Major sporting events, such as the recent World Cup, are a veritable boon for newspapers and news brands. Supporters want to follow every minute of their team’s play, celebrate goals with fellow fans, and discuss the latest match in the finest detail.

Indeed, the period during which the Belgium World Cup squad played resulted in a one-third increase in pageviews for HLN mobile (Het Laatste Nieuws’ mobile application) compared to same period of time during the previous year. Newspaper sales also rose significantly on the days following Belgium’s games.

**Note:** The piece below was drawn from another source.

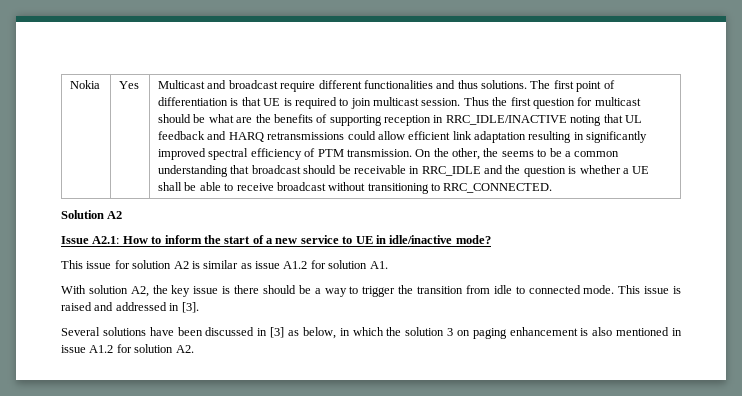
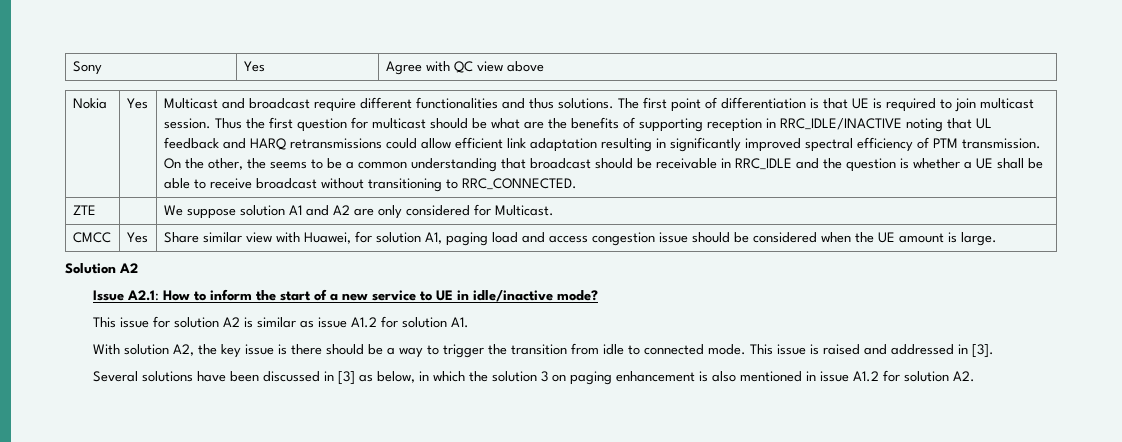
(70, 84) none -> [72,61,102,75] [243,61,265,72] [385,61,544,75] Sony | Yes | Agree with QC view above //
(553, 188) none -> [72,205,96,215] [163,204,554,219] [72,232,111,243] [126,232,148,243] [163,231,997,246] // ZTE | | We suppose solution A1 and A2 are only considered for Multicast. // CMCC | Yes | Share similar view with Huawei, for solution A1, paging load and access congestion issue should be considered when the UE amount is large.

Capitalising on relevant current events helps elevate brand awareness
Capitalising on relevant current events helps elevate brand awareness

“Top topicals” enable brands to rapidly tap into current events

Sporting competitions such as these provide marketers the perfect opportunity for tapping into current events and linking their brand to national pride. And it’s precisely such hot-off-the-press events that are the news brands’ strength. They also boast the advantage of being able to work to extremely tight deadlines, which is essential when winning or losing is so hard to predict.

The use of “top topicals” is nothing new. Brands have been harnessing these creative advertisements to link themselves to current events for years. Tapping into predictable or unpredictable events often leads to surprising and particularly effective advertising.

The Belgian newspaper, Het Laatste Nieuws, took things one stage further during this year’s World Cup. On the final Saturday of the World Cup, it made the second and third pages of the newspaper available to advertisers wishing to link their advertisements to the national squad. This unique placement on the most-read pages of the newspaper further enhanced the campaigns’ impact.

Strong results for brand and campaign

The campaigns didn’t go unnoticed. Post-tests revealed an average of 62% of the readers recalled the advertisements. In men, this percentage was even higher (64.5%). In this respect, “top topicals” perform better in the field of “ad recall” than an average 1/1 page in a newspaper (57% recall).

Both brands already enjoyed an extremely strong awareness among the general public. Nevertheless, the campaigns further enhanced brand awareness by an average of 2.6% (from 95.7% to 98.3%).

The Net Promoter Score for both brands also received a boost from readers who saw the campaign. This rose by 14 points for Coca-Cola and 21 points for Proximus.

Linking a promotional message to current events in a creative way actively strengthens the campaign’s impact. More readers recalled the ads, and the brands scored better on the various brand KPIs.

Not all media is bestowed such “on-the-ball” responsiveness. News brands are particularly well-suited to this, owing to their speed and flexibility. This way, both brands and news brands are able to score during high-profile events.